Task objective
From the piece below about Savannah and her thrift-store plush toys, please extract the text starting with "My errands this" and going on through "take a nap.", copied word for word.

==== Source passage ====

My errands this morning took me to the thrift stores in town, looking for stuffed animals for Savannah. Not only does she play with them, tossing them into the air and then chasing them when they land, she also carries these plush toys around with her all day long. From the kitchen to the breakfast room, from there to the TV room, she picks up these soft toys one by one and piles them up where she wants to take a nap.
Today's new toys included a green kangaroo, a red and white candy cane, a pink teddy bear, a pink pillow with a pig-face on it, and a tan teddy bear. All very soft and plush, without the button eyes or plastic eyes that Savannah could easily pull out and swallow. When I got home from town today, I cut all the labels and ribbons off of the toys and then put them in her toy basket when she wasn't looking. When she discovers them in there, it's like Puppy Christmas. She will put her nose into the toy basket to smell them all, then she'll pick one out (by color? by design?) and come and find me. Savannah will have her first-chosen plush toy in her mouth and she will either nudge my leg with it or drop it down at my feet. "Look what I found!" Not until I acknowledge her treasure does she take it and run back to the toy basket with it and try to pick up another treasure while still holding onto her first choice.
All of these plush toys are either fifty cents or a dollar, depending on which store they're from, much cheaper than the plush toys in those huge pet stores. Before buying them, I make sure the seams are tight and they have nothing that she can pull off and swallow (like eyes and noses and bow-ties) and I also smell them to make sure they're clean and fresh, not old and nasty. (And there are a lot of those in the toy boxes at the thrift stores.)
The ladies at the thrift stores know me, and when I put a batch of stuffed toys up on the counter, they know I've chosen them for Savannah, and I'm not buying them to re-sell in my own shop-space. As I type this, the red/white plush candy cane is underneath Savannah's chin as she sleeps on the wood floor of the breakfast room. Her blue monkey and the pink teddy bear are in her dog-bed, and the green kangaroo is on my husband's chair in the breakfast room... it either landed there when she tossed it, or she left it there as a gift for him.
Within a couple of weeks, depending on Savannah's teething needs as her adult teeth come in, these 'new' toys will either have a seam or two ripped apart (translation: into the trash they go) or they will be scrunched up and slimy with puppy-spit from much loving and tossing.
I've been reading Cesar Millan's book "Cesar's Way," which is all about the care and training of puppies and dogs. With all of our pets, I have constantly broken Cesar's Golden Rule: 'Dogs are dogs; they are not little children with four legs and fur.' Well. Guilty as charged. Never having had children, I have always treated all my pets as little kids... all of them over the years seemed to have been happy, healthy, and well-adjusted.
Exception (there's always one) to that was AngelBoy, my blue-eyed Birman. Inside of that magnificently beautiful cat was a blue-eyed person who loved me but also tortured me to my very soul with his questionable attitude and habits. We adopted AngelBoy as a tiny kitten and had to put him to sleep twelve years later. To this very day, those blue eyes of his haunt me and I can still feel him snuggling up underneath my neck at night. (AngelBoy either couldn't get close enough to me, or he was trying to suffocate me.... that mystery has never been solved.)
But... back to Savannah... she is a healthy, happy, well-mannered puppy who has been getting over her fears and whatever issues she brought with her from her first two homes before this one, her forever home. And when I hold Savannah's head in my hands and tell her that she is Momma's girl, she looks at me and just sighs and seems extremely content. I may indeed treat this puppy as if she's a child with four legs and fur, but she is taken care of very well and I cannot look at her as 'just a dog.'
Cesar Millan believes that American dogs are not as happy as they could be, for the simple reason that they're treated more like children than dogs. With all due respect to Cesar and his unique abilities to understand canine behavior, I don't know if I can agree with that. I will indeed finish reading his book, and I do admire that man for his comprehension of the psychology of dogs... but the proof of happiness is in the puppy. And Savannah is one happy puppy, living the dream... living the dream.

==== Stored data ====

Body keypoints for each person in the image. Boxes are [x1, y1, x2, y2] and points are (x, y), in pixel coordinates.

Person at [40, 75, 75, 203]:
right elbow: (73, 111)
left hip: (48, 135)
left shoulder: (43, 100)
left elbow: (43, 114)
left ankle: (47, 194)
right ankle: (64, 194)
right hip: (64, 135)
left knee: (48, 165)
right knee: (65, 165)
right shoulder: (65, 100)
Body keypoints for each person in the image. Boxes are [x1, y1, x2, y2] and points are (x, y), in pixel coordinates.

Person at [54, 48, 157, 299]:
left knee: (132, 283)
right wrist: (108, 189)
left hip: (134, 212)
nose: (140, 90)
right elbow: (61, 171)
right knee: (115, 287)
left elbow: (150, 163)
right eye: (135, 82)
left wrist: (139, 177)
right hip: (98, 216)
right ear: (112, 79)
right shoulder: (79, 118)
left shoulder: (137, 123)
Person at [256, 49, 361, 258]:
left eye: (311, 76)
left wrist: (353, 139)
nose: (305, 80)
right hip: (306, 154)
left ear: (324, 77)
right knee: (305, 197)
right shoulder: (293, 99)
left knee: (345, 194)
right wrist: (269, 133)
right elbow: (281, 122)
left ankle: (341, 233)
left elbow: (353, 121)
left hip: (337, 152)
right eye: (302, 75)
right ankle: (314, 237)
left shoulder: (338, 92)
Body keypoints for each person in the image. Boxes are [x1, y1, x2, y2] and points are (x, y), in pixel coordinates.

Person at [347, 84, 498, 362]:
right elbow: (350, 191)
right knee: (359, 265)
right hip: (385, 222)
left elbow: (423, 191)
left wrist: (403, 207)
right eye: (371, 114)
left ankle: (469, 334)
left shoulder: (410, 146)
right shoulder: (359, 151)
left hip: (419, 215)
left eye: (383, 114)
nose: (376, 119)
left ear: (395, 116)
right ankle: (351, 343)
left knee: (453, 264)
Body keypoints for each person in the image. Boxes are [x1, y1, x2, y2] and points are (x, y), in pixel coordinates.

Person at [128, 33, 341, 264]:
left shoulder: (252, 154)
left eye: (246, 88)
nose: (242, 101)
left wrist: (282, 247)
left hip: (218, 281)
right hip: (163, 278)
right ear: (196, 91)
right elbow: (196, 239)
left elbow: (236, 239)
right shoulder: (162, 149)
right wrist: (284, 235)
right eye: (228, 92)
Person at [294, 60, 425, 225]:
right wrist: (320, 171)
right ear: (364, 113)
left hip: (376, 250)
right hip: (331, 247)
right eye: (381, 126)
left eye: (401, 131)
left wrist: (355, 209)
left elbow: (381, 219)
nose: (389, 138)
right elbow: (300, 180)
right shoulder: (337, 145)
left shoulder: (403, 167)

====

Task answer
My errands this morning took me to the thrift stores in town, looking for stuffed animals for Savannah. Not only does she play with them, tossing them into the air and then chasing them when they land, she also carries these plush toys around with her all day long. From the kitchen to the breakfast room, from there to the TV room, she picks up these soft toys one by one and piles them up where she wants to take a nap.